The tapestry will be on display from Friday, August 29 to Saturday, August 30, 2014, 12:00-5:00pm at the Mainspace Community Gallery with access via the grunt gallery, located at 116-350 East 2nd Avenue, Vancouver, B.C.
The Opening Reception coincides with the grunt gallery’s 30th Anniversary Party on Thursday, August 28, 6:30-8:30pm. There will be an artist’s talk on Saturday, August 30 at 1:00pm.
Using yarn from recycled sweaters, Fiedler meticulously weaves large-scale cityscapes in pinpoint detail, from the number of floors in a building to the colour of the trees and water. She is best known for her tapestry tributes to the cities that have hosted Olympic Games, including Salt Lake City, Utah in 2002, and Sydney, Australia in 2000. Her work captures the architectural elements and spirit of each city at that moment in time.

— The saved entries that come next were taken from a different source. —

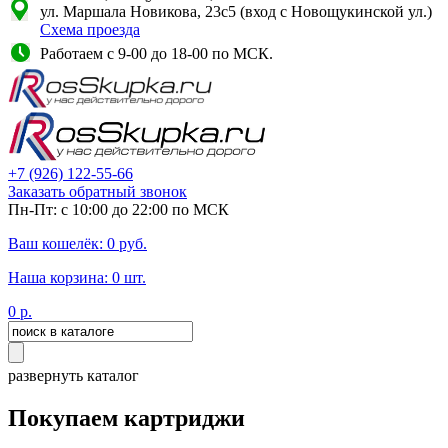
ул. Маршала Новикова, 23с5 (вход с Новощукинской ул.)
Схема проезда
Работаем с 9-00 до 18-00 по МСК.
+7
(926)
122-55-66
Заказать обратный звонок
Пн-Пт: с 10:00 до 22:00 по МСК
Ваш кошелёк:
0
руб.
Наша корзина:
0
шт.
0
р.
развернуть каталог
Покупаем картриджи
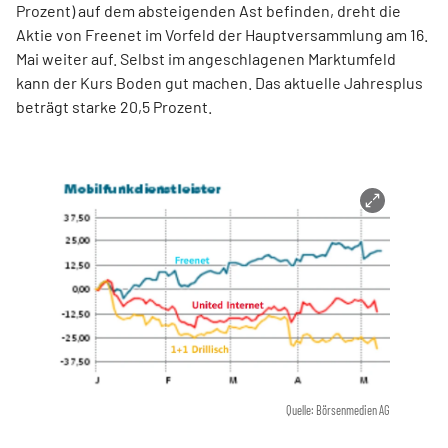
Prozent) auf dem absteigenden Ast befinden, dreht die
Aktie von Freenet im Vorfeld der Hauptversammlung am 16.
Mai weiter auf. Selbst im angeschlagenen Marktumfeld
kann der Kurs Boden gut machen. Das aktuelle Jahresplus
beträgt starke 20,5 Prozent.
Quelle: Börsenmedien AG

Fiedler grew up in London during and after World War II, when recycling played a fundamental role in daily life. Since winning a prize in 1973 for Best Fibre Art in Vancouver, B.C., her work has been collected by notable corporations and individuals including Crown Zellerbach, Woodward’s, the CIBC, UBC, CBC, and Jim Pattison. Fiedler has exhibited in numerous galleries across North America. Her work is more relevant than ever today, as young artisans worldwide claim craft traditions like weaving as their own. Fiedler currently lives in Vancouver, B.C.